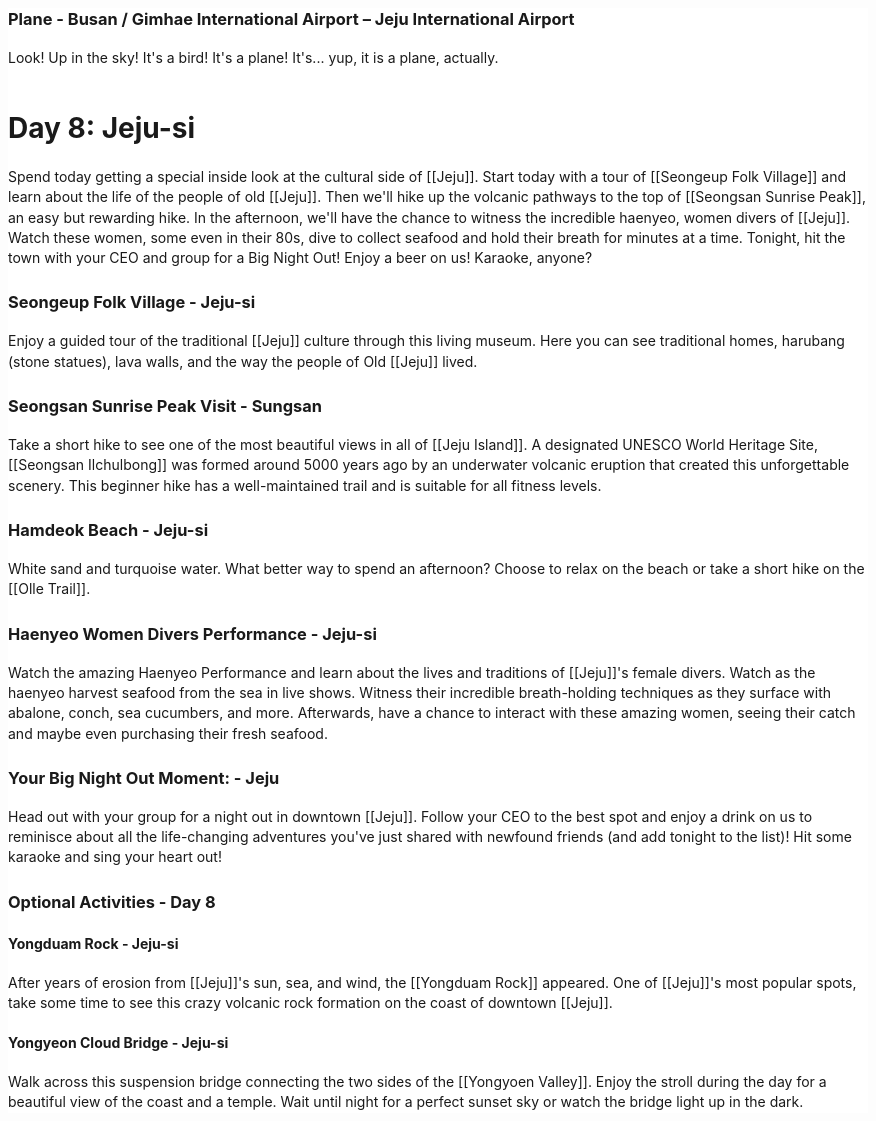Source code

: ### Plane - Busan / Gimhae International Airport – Jeju International Airport
Look! Up in the sky! It's a bird! It's a plane! It's... yup, it is a plane, actually.

# Day 8: Jeju-si

Spend today getting a special inside look at the cultural side of [[Jeju]]. Start today with a tour of [[Seongeup Folk Village]] and learn about the life of the people of old [[Jeju]]. Then we'll hike up the volcanic pathways to the top of [[Seongsan Sunrise Peak]], an easy but rewarding hike. In the afternoon, we'll have the chance to witness the incredible haenyeo, women divers of [[Jeju]]. Watch these women, some even in their 80s, dive to collect seafood and hold their breath for minutes at a time. Tonight, hit the town with your CEO and group for a Big Night Out! Enjoy a beer on us! Karaoke, anyone?

### Seongeup Folk Village - Jeju-si
Enjoy a guided tour of the traditional [[Jeju]] culture through this living museum. Here you can see traditional homes, harubang (stone statues), lava walls, and the way the people of Old [[Jeju]] lived.

### Seongsan Sunrise Peak Visit - Sungsan
Take a short hike to see one of the most beautiful views in all of [[Jeju Island]]. A designated UNESCO World Heritage Site, [[Seongsan Ilchulbong]] was formed around 5000 years ago by an underwater volcanic eruption that created this unforgettable scenery. This beginner hike has a well-maintained trail and is suitable for all fitness levels.

### Hamdeok Beach - Jeju-si
White sand and turquoise water. What better way to spend an afternoon? Choose to relax on the beach or take a short hike on the [[Olle Trail]].

### Haenyeo Women Divers Performance - Jeju-si
Watch the amazing Haenyeo Performance and learn about the lives and traditions of [[Jeju]]'s female divers. Watch as the haenyeo harvest seafood from the sea in live shows. Witness their incredible breath-holding techniques as they surface with abalone, conch, sea cucumbers, and more. Afterwards, have a chance to interact with these amazing women, seeing their catch and maybe even purchasing their fresh seafood.

### Your Big Night Out Moment: - Jeju
Head out with your group for a night out in downtown [[Jeju]]. Follow your CEO to the best spot and enjoy a drink on us to reminisce about all the life-changing adventures you've just shared with newfound friends (and add tonight to the list)! Hit some karaoke and sing your heart out!

### Optional Activities - Day 8

#### Yongduam Rock - Jeju-si
After years of erosion from [[Jeju]]'s sun, sea, and wind, the [[Yongduam Rock]] appeared. One of [[Jeju]]'s most popular spots, take some time to see this crazy volcanic rock formation on the coast of downtown [[Jeju]].

#### Yongyeon Cloud Bridge - Jeju-si
Walk across this suspension bridge connecting the two sides of the [[Yongyoen Valley]]. Enjoy the stroll during the day for a beautiful view of the coast and a temple. Wait until night for a perfect sunset sky or watch the bridge light up in the dark.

————————

Work task. Convert the lines from the one with "### Optional Activities - Day 8" through the end of the rows into a Markdown table with the columns No. and Line, numbering each line and leaving out blank lines.

Your response.
| No. | Line |
|---|---|
| 1 | ### Optional Activities - Day 8 |
| 2 | #### Yongduam Rock - Jeju-si |
| 3 | After years of erosion from [[Jeju]]'s sun, sea, and wind, the [[Yongduam Rock]] appeared. One of [[Jeju]]'s most popular spots, take some time to see this crazy volcanic rock formation on the coast of downtown [[Jeju]]. |
| 4 | #### Yongyeon Cloud Bridge - Jeju-si |
| 5 | Walk across this suspension bridge connecting the two sides of the [[Yongyoen Valley]]. Enjoy the stroll during the day for a beautiful view of the coast and a temple. Wait until night for a perfect sunset sky or watch the bridge light up in the dark. |